Generalizing the Pirates splitting treasure problem I came across this problem on puzzling the other day which asks about five pirates splitting treasure in the following way:

The first pirate takes 100 gold coins and then 1/6 of the remaining
  coins The second pirate takes 200 gold coins and then 1/6 of the
  remaining coins The third pirate takes 300 gold coins and 1/6 of the
  remaining coins, etc
At the end, they all have the same amount of gold coins. How many
  pirates were there and how much did they each get?

It takes only a little bit of algebra to solve this, there are 5 pirates and 2500 gold coins total, they each got 500 gold coins. 
I started playing around with the numbers then, what if they took 1/5 of the remaining coins instead, how does the problem change? It turns out, that sharing strategy would work with 4 pirates and 1600 gold coins. 
Is the total number of coins always going to be equal to the number of pirates squared times the initial number of coins the pirates each take? 
So, if I just looked at a problem of this type and it said the first pirate takes 10 coins and 1/7 of the remaining coins, and the next takes 20 and 1/7 of the remaining coins, does that mean there are 6 pirates and 360 coins total? Why does this pattern work? 
 A: Let's say the number of pirates is $k$, the initial number of coins taken is $m$ (before the extra fraction), and there are $k^2m$ coins.
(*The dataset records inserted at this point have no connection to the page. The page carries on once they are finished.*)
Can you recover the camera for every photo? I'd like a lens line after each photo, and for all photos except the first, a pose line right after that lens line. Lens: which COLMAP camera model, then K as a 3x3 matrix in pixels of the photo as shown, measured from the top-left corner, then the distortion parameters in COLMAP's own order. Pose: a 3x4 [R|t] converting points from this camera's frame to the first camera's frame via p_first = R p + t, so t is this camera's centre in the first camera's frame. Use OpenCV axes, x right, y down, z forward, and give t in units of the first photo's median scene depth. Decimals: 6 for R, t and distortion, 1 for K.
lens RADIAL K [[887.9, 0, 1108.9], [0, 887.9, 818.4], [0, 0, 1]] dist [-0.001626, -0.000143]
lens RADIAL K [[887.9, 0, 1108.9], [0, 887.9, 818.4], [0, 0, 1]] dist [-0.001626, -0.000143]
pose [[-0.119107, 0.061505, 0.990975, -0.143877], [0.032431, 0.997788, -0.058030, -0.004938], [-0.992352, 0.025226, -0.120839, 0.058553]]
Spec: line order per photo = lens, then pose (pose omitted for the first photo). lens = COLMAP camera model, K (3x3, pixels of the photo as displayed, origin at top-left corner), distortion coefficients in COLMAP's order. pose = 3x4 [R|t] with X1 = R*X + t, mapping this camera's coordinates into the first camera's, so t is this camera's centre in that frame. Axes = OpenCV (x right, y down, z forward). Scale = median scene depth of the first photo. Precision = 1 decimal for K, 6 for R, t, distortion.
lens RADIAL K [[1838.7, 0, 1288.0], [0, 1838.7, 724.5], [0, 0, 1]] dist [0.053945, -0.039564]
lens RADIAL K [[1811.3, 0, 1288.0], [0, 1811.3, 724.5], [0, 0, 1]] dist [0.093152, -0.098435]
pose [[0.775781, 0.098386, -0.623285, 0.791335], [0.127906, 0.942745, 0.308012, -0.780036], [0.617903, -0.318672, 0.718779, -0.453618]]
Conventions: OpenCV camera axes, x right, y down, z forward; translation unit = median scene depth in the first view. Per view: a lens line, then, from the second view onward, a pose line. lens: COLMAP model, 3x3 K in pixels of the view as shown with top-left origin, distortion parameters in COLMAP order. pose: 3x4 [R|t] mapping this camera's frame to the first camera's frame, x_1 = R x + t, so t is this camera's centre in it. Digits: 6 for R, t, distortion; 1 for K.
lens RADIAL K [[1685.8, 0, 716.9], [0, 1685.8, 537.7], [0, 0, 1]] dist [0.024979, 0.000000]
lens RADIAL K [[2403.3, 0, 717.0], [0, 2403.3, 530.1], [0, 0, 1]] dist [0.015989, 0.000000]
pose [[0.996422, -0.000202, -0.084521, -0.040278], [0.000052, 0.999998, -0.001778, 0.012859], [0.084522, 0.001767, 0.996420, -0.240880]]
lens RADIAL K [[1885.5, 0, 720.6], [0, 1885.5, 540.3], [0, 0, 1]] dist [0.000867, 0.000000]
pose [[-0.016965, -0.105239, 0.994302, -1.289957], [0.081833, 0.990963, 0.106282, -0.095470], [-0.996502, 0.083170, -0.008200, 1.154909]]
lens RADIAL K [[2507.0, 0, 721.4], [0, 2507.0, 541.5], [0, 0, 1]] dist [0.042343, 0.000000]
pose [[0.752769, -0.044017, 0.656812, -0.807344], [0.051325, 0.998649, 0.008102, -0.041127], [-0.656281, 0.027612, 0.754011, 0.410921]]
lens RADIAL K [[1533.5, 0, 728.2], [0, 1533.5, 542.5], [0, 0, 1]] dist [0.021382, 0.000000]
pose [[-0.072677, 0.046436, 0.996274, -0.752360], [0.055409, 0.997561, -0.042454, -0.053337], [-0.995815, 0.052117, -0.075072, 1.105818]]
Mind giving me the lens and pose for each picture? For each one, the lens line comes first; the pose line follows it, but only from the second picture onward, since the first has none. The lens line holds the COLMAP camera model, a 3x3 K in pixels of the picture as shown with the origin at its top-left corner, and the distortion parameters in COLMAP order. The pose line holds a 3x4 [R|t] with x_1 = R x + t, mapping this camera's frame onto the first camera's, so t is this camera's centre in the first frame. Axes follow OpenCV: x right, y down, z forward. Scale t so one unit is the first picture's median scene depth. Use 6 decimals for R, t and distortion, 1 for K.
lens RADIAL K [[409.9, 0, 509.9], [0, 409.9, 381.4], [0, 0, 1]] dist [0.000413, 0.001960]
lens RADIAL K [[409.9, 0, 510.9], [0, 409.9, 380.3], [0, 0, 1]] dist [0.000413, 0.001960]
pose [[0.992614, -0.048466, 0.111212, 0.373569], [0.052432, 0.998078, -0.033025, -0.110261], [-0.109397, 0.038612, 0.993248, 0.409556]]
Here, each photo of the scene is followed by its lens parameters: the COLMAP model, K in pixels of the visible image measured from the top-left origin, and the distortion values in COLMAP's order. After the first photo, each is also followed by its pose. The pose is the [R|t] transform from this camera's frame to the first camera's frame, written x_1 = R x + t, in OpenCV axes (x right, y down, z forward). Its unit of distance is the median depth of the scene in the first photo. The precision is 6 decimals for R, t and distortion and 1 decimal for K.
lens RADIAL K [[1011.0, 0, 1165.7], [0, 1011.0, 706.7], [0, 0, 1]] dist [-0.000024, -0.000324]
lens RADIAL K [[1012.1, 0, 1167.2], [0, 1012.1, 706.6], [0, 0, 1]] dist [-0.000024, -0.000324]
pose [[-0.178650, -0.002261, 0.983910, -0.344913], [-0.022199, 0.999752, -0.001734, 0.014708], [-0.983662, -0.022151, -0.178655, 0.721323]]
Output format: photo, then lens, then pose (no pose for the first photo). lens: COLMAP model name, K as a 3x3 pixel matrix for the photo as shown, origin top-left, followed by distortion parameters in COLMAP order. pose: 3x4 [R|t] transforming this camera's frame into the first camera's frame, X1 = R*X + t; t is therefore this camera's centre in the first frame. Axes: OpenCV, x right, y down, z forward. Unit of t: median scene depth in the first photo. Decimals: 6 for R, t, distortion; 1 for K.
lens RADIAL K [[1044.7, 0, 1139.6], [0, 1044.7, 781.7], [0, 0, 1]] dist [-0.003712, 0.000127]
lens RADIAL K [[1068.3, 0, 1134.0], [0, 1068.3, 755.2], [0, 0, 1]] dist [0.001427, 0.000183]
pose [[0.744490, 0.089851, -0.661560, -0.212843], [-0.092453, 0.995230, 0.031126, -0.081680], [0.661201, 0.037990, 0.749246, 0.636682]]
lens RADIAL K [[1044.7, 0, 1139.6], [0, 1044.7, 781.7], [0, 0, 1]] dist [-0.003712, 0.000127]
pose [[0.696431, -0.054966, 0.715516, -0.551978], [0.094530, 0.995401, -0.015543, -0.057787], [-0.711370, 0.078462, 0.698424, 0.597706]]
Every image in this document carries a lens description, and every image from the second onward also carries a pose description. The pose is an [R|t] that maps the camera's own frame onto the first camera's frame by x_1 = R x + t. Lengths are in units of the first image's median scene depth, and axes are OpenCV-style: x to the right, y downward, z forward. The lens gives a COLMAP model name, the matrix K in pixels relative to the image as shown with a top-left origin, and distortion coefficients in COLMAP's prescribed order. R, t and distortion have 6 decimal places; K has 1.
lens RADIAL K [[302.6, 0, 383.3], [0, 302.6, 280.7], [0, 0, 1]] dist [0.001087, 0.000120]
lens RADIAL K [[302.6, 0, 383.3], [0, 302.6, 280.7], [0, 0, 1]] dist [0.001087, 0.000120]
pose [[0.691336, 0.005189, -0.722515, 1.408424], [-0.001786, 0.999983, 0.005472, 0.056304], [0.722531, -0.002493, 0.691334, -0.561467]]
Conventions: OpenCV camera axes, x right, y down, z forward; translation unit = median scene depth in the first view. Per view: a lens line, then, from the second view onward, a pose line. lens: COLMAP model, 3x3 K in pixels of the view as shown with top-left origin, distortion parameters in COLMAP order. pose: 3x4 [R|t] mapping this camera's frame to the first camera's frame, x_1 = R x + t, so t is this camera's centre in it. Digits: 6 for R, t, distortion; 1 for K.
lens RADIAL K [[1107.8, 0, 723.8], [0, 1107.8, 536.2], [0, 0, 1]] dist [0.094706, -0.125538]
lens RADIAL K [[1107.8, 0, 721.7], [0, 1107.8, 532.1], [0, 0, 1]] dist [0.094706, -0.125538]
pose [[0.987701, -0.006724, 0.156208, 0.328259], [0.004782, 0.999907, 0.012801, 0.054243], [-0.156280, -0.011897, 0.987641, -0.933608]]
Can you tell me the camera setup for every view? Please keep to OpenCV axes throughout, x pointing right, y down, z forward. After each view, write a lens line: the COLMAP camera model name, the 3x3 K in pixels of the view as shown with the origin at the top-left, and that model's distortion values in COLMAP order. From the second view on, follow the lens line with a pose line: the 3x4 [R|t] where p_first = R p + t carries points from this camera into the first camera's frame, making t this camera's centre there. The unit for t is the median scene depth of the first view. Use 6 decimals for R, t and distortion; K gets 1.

Then the first pirate takes $m+\dfrac{k^2m-m}{k+1}$ coins. That fraction reduces, because $$\frac{k^2m-m}{k+1}=\frac{m(k^2-1)}{k+1}=m\frac{(k+1)(k-1)}{k+1}=m(k-1)$$
Thus, the first pirate's total is $m+m(k-1)=mk$, which is exactly $\frac1k$ of the total.
See if you can extend this line of thinking to the second pirate, and then to all of them. :)
A: Okay, I think I get it. So, following from what G Tony Jacobs said, we know the first pirate got $mk$ coins, and the $i$th pirate should then get
$$im + \frac{k^2m - im - (CoinsGiven To All Previous Pirates)}{k+1}$$
and if we assume all previous pirates got the same amount the first pirate got, $mk$, we then know the $i$th pirate gets
$$im + \frac{k^2m - im - (i-1)mk}{k+1}$$
which simplifies down to $mk$ like this
$$im + \frac{m(k^2 -(i-1)k - i)}{k+1}=im+\frac{m(k-i)(k+1)}{k+1}=im + m(k-i) = im + mk -im=mk$$